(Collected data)

————

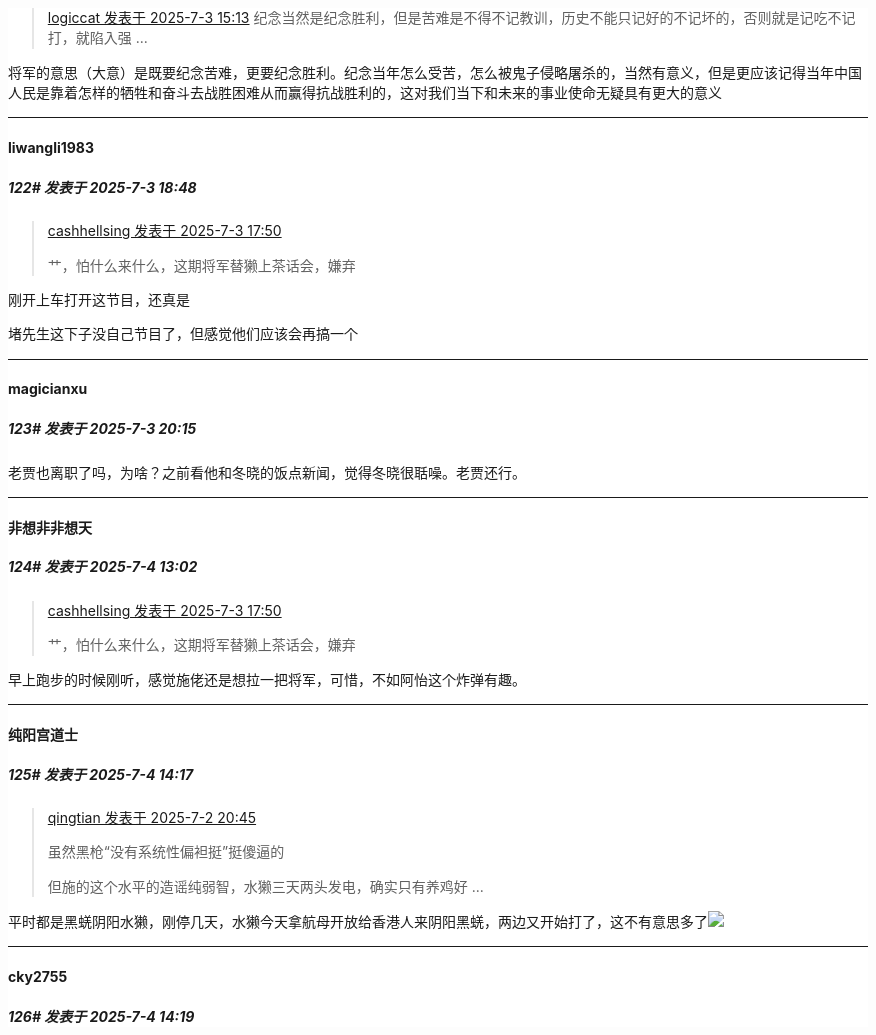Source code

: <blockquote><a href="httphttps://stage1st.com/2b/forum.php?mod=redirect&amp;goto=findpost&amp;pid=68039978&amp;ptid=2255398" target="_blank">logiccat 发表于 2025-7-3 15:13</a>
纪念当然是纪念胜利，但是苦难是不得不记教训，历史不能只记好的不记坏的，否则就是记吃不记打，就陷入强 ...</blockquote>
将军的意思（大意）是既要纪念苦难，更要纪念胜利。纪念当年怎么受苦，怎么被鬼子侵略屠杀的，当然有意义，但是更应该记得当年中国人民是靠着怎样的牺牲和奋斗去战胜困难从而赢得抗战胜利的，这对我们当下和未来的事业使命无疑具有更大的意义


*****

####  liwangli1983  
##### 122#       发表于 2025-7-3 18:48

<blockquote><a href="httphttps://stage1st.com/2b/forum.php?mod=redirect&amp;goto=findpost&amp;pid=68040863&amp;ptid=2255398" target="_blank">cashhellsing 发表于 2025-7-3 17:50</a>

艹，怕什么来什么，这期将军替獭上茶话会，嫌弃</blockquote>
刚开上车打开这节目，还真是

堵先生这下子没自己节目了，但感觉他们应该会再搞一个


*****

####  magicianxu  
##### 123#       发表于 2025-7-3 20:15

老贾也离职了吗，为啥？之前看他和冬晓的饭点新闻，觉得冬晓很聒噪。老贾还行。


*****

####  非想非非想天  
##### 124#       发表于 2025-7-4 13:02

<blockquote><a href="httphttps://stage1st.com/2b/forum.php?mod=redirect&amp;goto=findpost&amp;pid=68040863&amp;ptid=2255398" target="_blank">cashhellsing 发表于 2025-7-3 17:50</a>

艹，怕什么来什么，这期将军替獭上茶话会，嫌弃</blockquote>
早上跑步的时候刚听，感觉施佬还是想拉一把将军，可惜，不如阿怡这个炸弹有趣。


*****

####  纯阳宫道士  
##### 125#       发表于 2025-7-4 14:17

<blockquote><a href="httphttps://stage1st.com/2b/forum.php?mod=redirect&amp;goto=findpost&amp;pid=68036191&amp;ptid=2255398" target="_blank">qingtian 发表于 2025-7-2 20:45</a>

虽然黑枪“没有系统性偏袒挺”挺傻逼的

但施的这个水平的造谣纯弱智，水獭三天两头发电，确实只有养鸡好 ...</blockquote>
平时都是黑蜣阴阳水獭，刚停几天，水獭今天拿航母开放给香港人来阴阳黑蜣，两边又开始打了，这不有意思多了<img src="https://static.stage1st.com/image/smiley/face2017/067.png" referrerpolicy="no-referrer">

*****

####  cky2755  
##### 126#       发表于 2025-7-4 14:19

————

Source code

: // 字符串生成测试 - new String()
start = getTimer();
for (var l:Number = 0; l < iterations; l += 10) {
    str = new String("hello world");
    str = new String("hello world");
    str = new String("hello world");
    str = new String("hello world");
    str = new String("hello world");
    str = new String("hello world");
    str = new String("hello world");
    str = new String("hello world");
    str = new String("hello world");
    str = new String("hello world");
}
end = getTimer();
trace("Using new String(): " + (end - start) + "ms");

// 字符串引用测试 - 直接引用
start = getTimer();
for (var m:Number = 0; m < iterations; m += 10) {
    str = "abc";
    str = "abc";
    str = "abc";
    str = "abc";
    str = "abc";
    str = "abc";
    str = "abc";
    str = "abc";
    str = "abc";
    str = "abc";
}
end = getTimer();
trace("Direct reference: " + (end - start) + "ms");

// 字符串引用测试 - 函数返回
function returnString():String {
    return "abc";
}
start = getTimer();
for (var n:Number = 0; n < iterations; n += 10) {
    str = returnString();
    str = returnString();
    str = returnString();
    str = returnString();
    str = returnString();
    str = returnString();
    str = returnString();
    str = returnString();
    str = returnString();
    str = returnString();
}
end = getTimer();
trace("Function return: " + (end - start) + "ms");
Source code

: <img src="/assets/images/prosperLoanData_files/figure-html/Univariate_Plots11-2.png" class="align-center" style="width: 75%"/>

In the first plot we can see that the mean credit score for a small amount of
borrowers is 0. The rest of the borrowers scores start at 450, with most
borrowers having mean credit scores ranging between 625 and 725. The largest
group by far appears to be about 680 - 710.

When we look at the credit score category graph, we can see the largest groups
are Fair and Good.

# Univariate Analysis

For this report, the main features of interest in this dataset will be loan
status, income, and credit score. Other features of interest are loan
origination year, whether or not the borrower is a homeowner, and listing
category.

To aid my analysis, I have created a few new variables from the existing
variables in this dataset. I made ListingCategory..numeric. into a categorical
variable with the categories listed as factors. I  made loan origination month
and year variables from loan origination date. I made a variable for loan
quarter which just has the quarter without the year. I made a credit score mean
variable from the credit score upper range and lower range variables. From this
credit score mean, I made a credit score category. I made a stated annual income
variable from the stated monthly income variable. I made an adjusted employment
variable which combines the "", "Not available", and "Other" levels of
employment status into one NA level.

————

Reproduce, word for word, the lines in the records above from the line containing "堵先生这下子没自己节目了，但感觉他们应该会再搞一个" through the line containing "发表于 2025-7-4 14:17", including both of those lines.

### Output of the task
堵先生这下子没自己节目了，但感觉他们应该会再搞一个


*****

####  magicianxu  
##### 123#       发表于 2025-7-3 20:15

老贾也离职了吗，为啥？之前看他和冬晓的饭点新闻，觉得冬晓很聒噪。老贾还行。


*****

####  非想非非想天  
##### 124#       发表于 2025-7-4 13:02

<blockquote><a href="httphttps://stage1st.com/2b/forum.php?mod=redirect&amp;goto=findpost&amp;pid=68040863&amp;ptid=2255398" target="_blank">cashhellsing 发表于 2025-7-3 17:50</a>

艹，怕什么来什么，这期将军替獭上茶话会，嫌弃</blockquote>
早上跑步的时候刚听，感觉施佬还是想拉一把将军，可惜，不如阿怡这个炸弹有趣。


*****

####  纯阳宫道士  
##### 125#       发表于 2025-7-4 14:17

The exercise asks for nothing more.